To computer C4, using the maximum likelihood method, responses of subjects to all six questions about names were combined and a model was computed to fit the data with the maximum goodness-of-fit. Based on these results, on average each Kermanian young male knows around 303 males in this age group.

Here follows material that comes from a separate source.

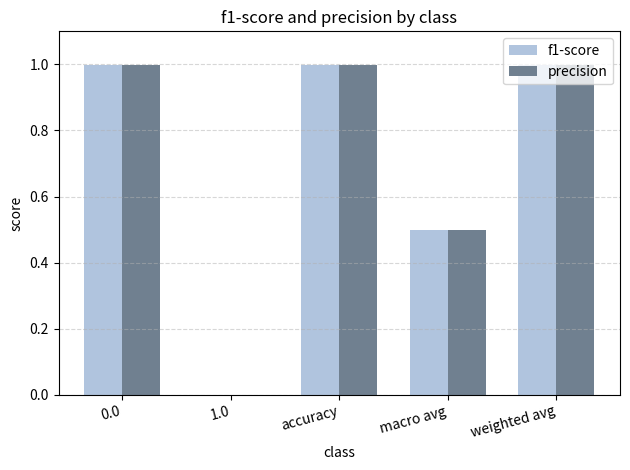

Count the number of data series in this chart.

2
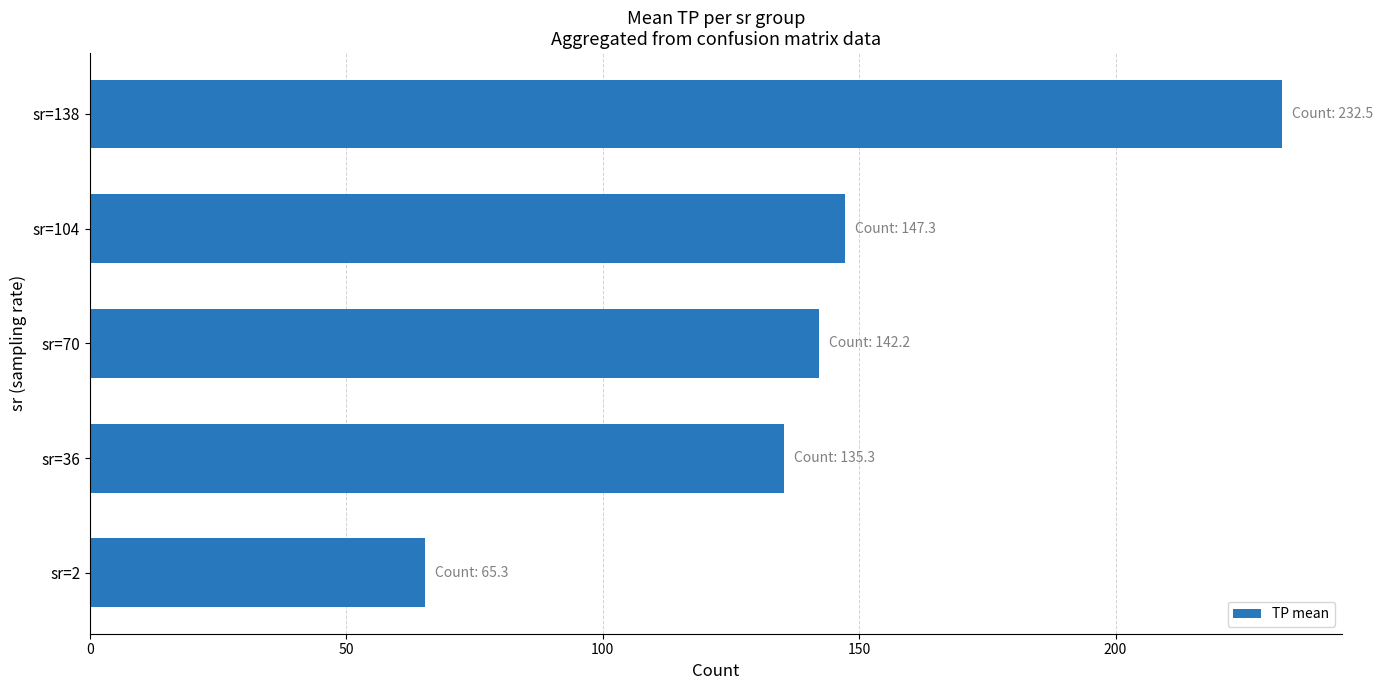

How many data points are less than 142?

2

We applied four strategies which yield to different C values. However, this was not against our expectation. McCarty et al. announced that it is certainly clear for different measures and methods to produce different numbers or estimates.16 In USA applying six different methods, the estimated numbers varied from 97 to 399.14 However, based on the above explanation, we believe that C4 is more accurate compared with other Cs. Based on this logic, in similar studies, indirect methods using similar methodologies were used frequently.13-16

It should be noted that we asked our participants how many males aged 18 to 45 they knew. Therefore, for the definite active network size of males in Kerman it is greater than 303. This is because all females and males less than 18 or greater than 45 years of age were not counted. Since the social connection of males with females is less than that among males based on the Iranian and Islamic culture18 and since people’s connections are usually with people in the same age group, we do believe then the real active social network is greater than 303, but less than twofold this number.

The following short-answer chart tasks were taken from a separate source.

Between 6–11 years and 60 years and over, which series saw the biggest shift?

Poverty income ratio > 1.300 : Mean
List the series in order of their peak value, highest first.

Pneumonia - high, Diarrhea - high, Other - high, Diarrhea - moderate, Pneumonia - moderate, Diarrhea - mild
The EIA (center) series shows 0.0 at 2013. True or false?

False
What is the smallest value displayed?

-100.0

In the univariate analysis, the network size of Kermanian young males was influenced by age and education. However, in the multivariable modeling, none of the demographic information affected the C value. More or less constant C in different subgroups is very informative. This means that we may use a valid C for the whole male population. However, this study was carried out in only a middle size city of Iran and we have to report this methodology in females and also in other parts of Iran to make sure if one C for the whole county is enough.14,16

This study was one of the first studies using the network scale up method in Iran, and it was carried out in only one middle size city. Therefore, these findings may not represent the network of the whole country. More wide studies with similar methods and using even more names to predict C4 are recommended.14,16

Conclusion

Generally, we believe that the indirect method is a more valid technique in the prediction of C4. Based on this finding, we believe on average each Kermanian young male knew around 303 males in this age group. This number is very important statistics that we can use in the network scale up method to predict the size of hidden and hard-to-reach populations such as addicts and other high risk groups (such as IDUs, FSWs and MSM).